A unified transport system management platform developed by MosTransProekt coordinates data from all connected devices used to monitor traffic, record violations, etc.
In addition to solving global transport problems in the city, ITS helps to prevent and fight crime. So, with the help of video cameras installed at pedestrian crossings, it was possible to find a stolen car and bicycle. The system also detects the crossing of stop lines by cars and enables fines to be issued.
These measures have significantly improved road safety for both pedestrians and motorists. Upgraded traffic lights also play a major role in safety. In the city, at night, modernised traffic lights illuminate pedestrian crossings, and outside the city, a system for alerting drivers about pedestrians who need to cross the highway has been installed. When a person approaches a pedestrian crossing, a message reading “Attention pedestrian” appears, and the pedestrian crossing itself lights up.
Six months later, after the introduction of the ITS, an analysis of the traffic situation was carried out, with throughput growth measured at 11 per cent. ITS evenly distributes traffic flows, which prevents traffic jams from forming. Thanks to the implementation of the system, public transport in the city works on schedule as much as possible. The system passed the most difficult test in February 2021, when Tula received one and a half months of precipitation in just three days. The city was covered with snow, and traffic jams increased by eight points, yet the traffic did not stop, though it did move significantly slower.
To promptly inform the residents of Tula about the situation on the city roads, a situational information and analytical center was created. Just five employees control all traffic flows in the area: the growth and decrease of traffic, the mode of operation of traffic lights, environmental parameters, road accidents and promptly inform residents about the traffic situation.

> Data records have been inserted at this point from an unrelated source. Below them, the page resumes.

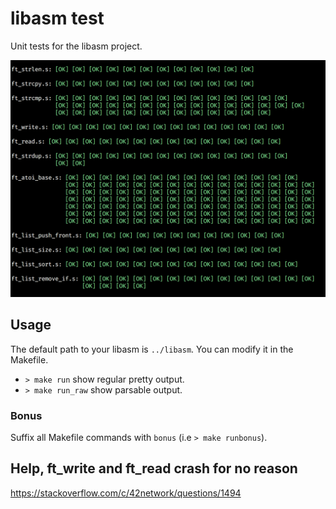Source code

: # libasm test

Unit tests for the libasm project.

![example\_screenshot](./screenshot.png)

## Usage

The default path to your libasm is `../libasm`. You can modify it in the Makefile.

- `> make run` show regular pretty output.
- `> make run_raw` show parsable output.

### Bonus

Suffix all Makefile commands with `bonus` (i.e `> make runbonus`).

## Help, ft\_write and ft\_read crash for no reason

<https://stackoverflow.com/c/42network/questions/1494>
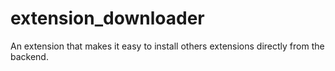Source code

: extension_downloader
====================

An extension that makes it easy to install others extensions directly from the backend.
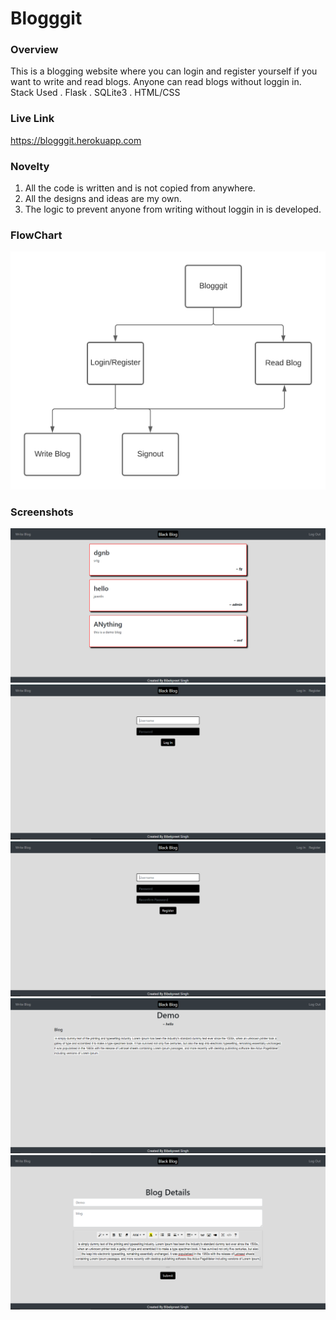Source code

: # Blogggit

### Overview
This is a blogging website where you can login and register yourself if you want to write and read blogs. Anyone can read blogs without loggin in.
Stack Used
. Flask
. SQLite3
. HTML/CSS

### Live Link
https://blogggit.herokuapp.com

### Novelty
1. All the code is written and is not copied from anywhere.
2. All the designs and ideas are my own.
3. The logic to prevent anyone from writing without loggin in is developed.

### FlowChart

![flow](screenshots/flow.png)


### Screenshots

![one](screenshots/one.PNG)
![one](screenshots/two.PNG)
![one](screenshots/three.PNG)
![one](screenshots/four.PNG)
![one](screenshots/five.PNG)
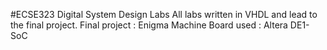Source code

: #ECSE323 Digital System Design Labs
All labs written in VHDL and lead to the final project.
Final project : Enigma Machine
Board used : Altera DE1-SoC 
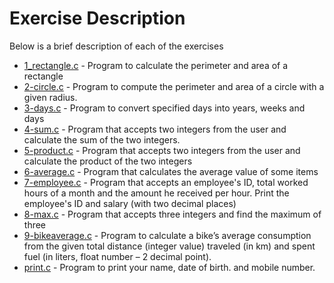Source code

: # Exercise Description
Below is a brief description of each of the exercises

- [1_rectangle.c](https://github.com/B-Akapo/c-exercises/blob/main/declarations_expressions/1_rectangle.c) - Program to calculate the perimeter and area of a rectangle
- [2-circle.c](https://github.com/B-Akapo/c-exercises/blob/main/declarations_expressions/2-circle.c) - Program to compute the perimeter and area of a circle with a given radius.
- [3-days.c](https://github.com/B-Akapo/c-exercises/blob/main/declarations_expressions/3-days.c) - Program to convert specified days into years, weeks and days
- [4-sum.c](https://github.com/B-Akapo/c-exercises/blob/main/declarations_expressions/4-sum.c) - Program that accepts two integers from the user and calculate the sum of the two integers.
- [5-product.c](https://github.com/B-Akapo/c-exercises/blob/main/declarations_expressions/5-product.c) - Program that accepts two integers from the user and calculate the product of the two integers
- [6-average.c](https://github.com/B-Akapo/c-exercises/blob/main/declarations_expressions/6-average.c) - Program that calculates the average value of some items
- [7-employee.c](https://github.com/B-Akapo/c-exercises/blob/main/declarations_expressions/7-employee.c) - Program that  accepts an employee's ID, total worked hours of a month and the amount he received per hour. Print the employee's ID and salary (with two decimal places)
- [8-max.c](https://github.com/B-Akapo/c-exercises/blob/main/declarations_expressions/8-max.c) - Program that accepts three integers and find the maximum of three
- [9-bikeaverage.c](https://github.com/B-Akapo/c-exercises/blob/main/declarations_expressions/9-bikeaverage.c) - Program to calculate a bike’s average consumption from the given total distance (integer value) traveled (in km) and spent fuel (in liters, float number – 2 decimal point).
- [print.c](https://github.com/B-Akapo/c-exercises/blob/main/declarations_expressions/print.c) - Program to print your name, date of birth. and mobile number.
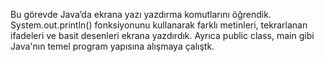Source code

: Bu görevde Java’da ekrana yazı yazdırma komutlarını öğrendik.
System.out.println() fonksiyonunu kullanarak farklı metinleri, tekrarlanan ifadeleri ve basit desenleri ekrana yazdırdık.
Ayrıca public class, main gibi Java'nın temel program yapısına alışmaya çalıştk.
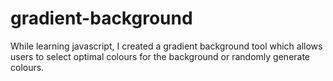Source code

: # gradient-background
While learning javascript, I created a gradient background tool which allows users to select optimal colours for the background or randomly generate colours. 
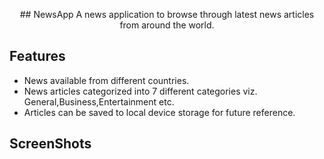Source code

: <p align="center">## NewsApp
A news application to browse through latest news articles from around the world.
</p>
 

## Features
* News  available from different countries.
* News articles categorized into 7 different categories viz. General,Business,Entertainment etc.
* Articles can be saved to local device storage for future reference.

## ScreenShots
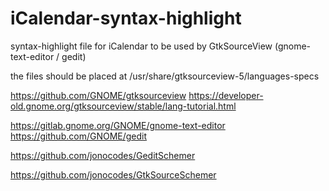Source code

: # iCalendar-syntax-highlight
syntax-highlight file for iCalendar to be used by GtkSourceView (gnome-text-editor / gedit)

the files should be placed at /usr/share/gtksourceview-5/languages-specs

https://github.com/GNOME/gtksourceview
https://developer-old.gnome.org/gtksourceview/stable/lang-tutorial.html

https://gitlab.gnome.org/GNOME/gnome-text-editor
https://github.com/GNOME/gedit


https://github.com/jonocodes/GeditSchemer

https://github.com/jonocodes/GtkSourceSchemer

The Situation Center also analyses traffic parameters in the city and, based on statistical data, provides analytics and suggestions for improving the traffic situation. Thus, the most problematic areas are identified, where, for example, the speed limit is exceeded and where it is necessary to install photo and video cameras. Analysis of pedestrian flows for the optimal opening times of pedestrian crossings to be determined – particularly useful for busy pedestrian routes like those at shopping centres for example.
Aleksandr Polyakov is Director of Research and Development Institute for Urban Transportation “MosTransProekt”, UITP vice-president, Chairman of the Eurasian UITP Division.
Previously, he worked in Russian Railways, in the IT Department of the Government of Moscow, in Moscow Traffic Control Centre.